David stelt zich in zijn kostbaarheid en kwetsbaarheid aan God voor vanwege “de goddelozen” die hem “verwoesten” en zijn “doodsvijanden” die hem “omsingelen” (Ps 17:9). Hij is in doodsgevaar. De goddelozen zijn erop uit hem te verwoesten. Zijn doodsvijanden hebben hem omsingeld, waardoor hij het gevoel heeft dat hij een omsingelde, belegerde stad is (vgl. 2Kn 6:14), waarvan elke uitweg is afgesneden.

De goddelozen en doodsvijanden

In Ps 17:9 heeft David tegen God gezegd waar zijn vijanden op uit zijn. In de Ps 17:10-12 houdt hij aan God voor waardoor zijn vijanden geleid worden en hoe ze te werk gaan. Hun hart is omgeven door “hun vet” (Ps 17:10; vgl.

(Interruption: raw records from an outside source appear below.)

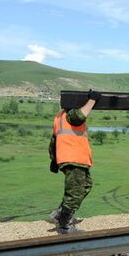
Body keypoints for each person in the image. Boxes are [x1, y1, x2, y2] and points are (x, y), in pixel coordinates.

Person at [49, 89, 101, 234]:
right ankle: (65, 224)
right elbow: (79, 116)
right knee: (75, 192)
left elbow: (53, 141)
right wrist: (92, 100)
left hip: (74, 158)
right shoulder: (71, 113)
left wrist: (53, 160)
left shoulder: (59, 116)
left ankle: (61, 212)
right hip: (74, 158)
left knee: (86, 185)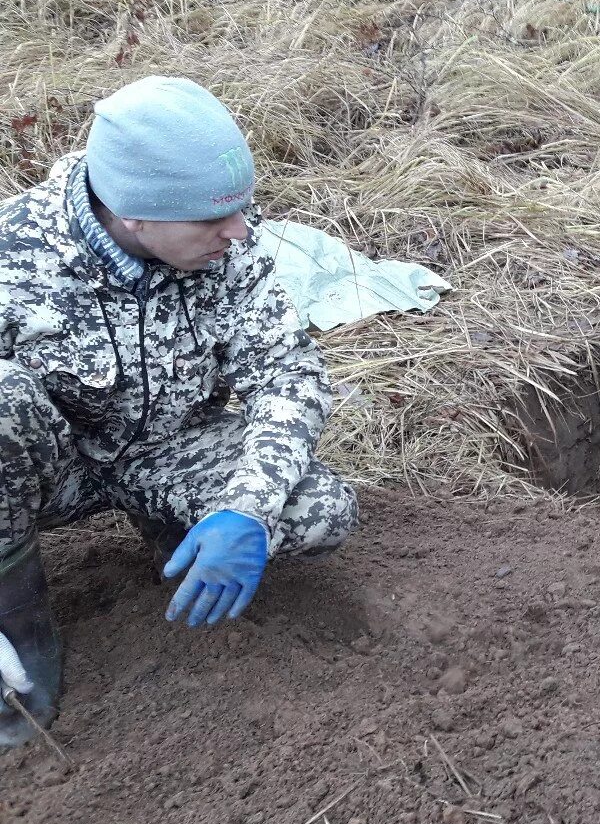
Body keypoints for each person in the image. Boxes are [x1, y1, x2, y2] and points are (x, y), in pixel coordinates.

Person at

Js 6:10), waardoor zij niet bereikbaar zijn voor redelijke argumenten om zich te bekeren. ‘Hun vet’ wijst op hun welvaart, welzijn, overvloed. Ze zwelgen in welvaart die ze voor niets ter wereld willen missen.

Daarmee hebben ze tegelijk een barrière om hun hart heen gelegd, zodat het afgesloten is voor elke oproep om hun zondige levenswandel de rug toe te keren (vgl. Ps 119:70; Dt 32:15). Dat zij hun hart met vet hebben afgesloten, wil ook zeggen dat ze geen enkel medegevoel voor anderen hebben.

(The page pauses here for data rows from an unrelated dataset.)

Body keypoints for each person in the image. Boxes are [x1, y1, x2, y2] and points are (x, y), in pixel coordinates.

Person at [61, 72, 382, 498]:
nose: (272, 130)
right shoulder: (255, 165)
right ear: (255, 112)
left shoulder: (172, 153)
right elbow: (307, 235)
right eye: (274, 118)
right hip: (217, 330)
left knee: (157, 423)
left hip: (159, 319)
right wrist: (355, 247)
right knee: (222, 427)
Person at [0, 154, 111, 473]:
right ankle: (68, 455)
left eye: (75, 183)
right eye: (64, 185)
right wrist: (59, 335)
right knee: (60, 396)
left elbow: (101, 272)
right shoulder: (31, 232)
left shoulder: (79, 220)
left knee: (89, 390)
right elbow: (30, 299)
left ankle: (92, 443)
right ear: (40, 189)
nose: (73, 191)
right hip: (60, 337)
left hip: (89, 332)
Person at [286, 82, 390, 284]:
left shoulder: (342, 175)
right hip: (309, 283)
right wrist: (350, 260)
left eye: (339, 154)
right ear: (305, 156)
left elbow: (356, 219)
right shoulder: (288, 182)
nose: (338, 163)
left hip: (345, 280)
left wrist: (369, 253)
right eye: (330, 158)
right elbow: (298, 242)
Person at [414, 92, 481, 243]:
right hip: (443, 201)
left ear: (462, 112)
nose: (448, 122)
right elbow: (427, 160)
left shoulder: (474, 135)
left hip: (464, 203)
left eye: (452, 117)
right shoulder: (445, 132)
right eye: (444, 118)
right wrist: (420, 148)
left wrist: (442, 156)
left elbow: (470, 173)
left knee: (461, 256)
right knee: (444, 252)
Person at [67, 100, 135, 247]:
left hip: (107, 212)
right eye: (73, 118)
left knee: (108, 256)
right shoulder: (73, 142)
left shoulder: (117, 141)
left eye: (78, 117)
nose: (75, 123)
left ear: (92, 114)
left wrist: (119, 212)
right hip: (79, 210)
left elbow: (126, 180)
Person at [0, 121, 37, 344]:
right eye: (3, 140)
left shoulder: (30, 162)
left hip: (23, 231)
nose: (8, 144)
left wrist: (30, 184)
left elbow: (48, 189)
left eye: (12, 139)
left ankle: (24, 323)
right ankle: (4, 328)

Vanwege hun vette binnenste komt er uit “hun mond … trotse [taal]”. Ze schrijven hun voorspoed en welzijn toe aan hun eigen inspanningen. De arrogantie spat eraf. Er is bij hen geen enkele gedachte aan God, Die toch “Zijn zon laat opgaan over bozen en goeden en het laat regenen over rechtvaardigen en onrechtvaardigen” (Mt 5:45). Omdat er geen gedachte aan God is, is er ook geen enkele zorg voor anderen.

In plaats van zorg voor anderen op zich te nemen zijn ze erop uit anderen te plunderen (Ps 17:11). Wie arrogant is, is niet te vertrouwen. Hun handelwijze verraadt de vetheid om hun hart. Ze omringen “onze schreden”, dat zijn de schreden van de rechtvaardigen. Hier spreekt David in het meervoud. Wat hem overkomt, overkomt allen die bij hem horen. Zo heeft de Heer Jezus gezegd dat zoals Zijn vijanden Hem hebben vervolgd, zij ook zullen vervolgen hen die bij Hem horen (Jh 15:20).

De goddelozen loeren op de rechtvaardige. Ze ‘stalken’ hem. Ze maken zich klein en gaan op de grond liggen om vanuit die houding de argeloze voorbijganger te bespringen en te beroven. De goddeloze “is als een leeuw die [ernaar] verlangt te verscheuren” (Ps 17:12). De leeuw is een symbool van brute kracht met een verslindende vraatzucht. Zoals “een jonge leeuw die op verborgen plaatsen zit” om zijn prooi te bespringen, ligt de goddeloze in een hinderlaag om de rechtvaardige te bespringen en te verscheuren.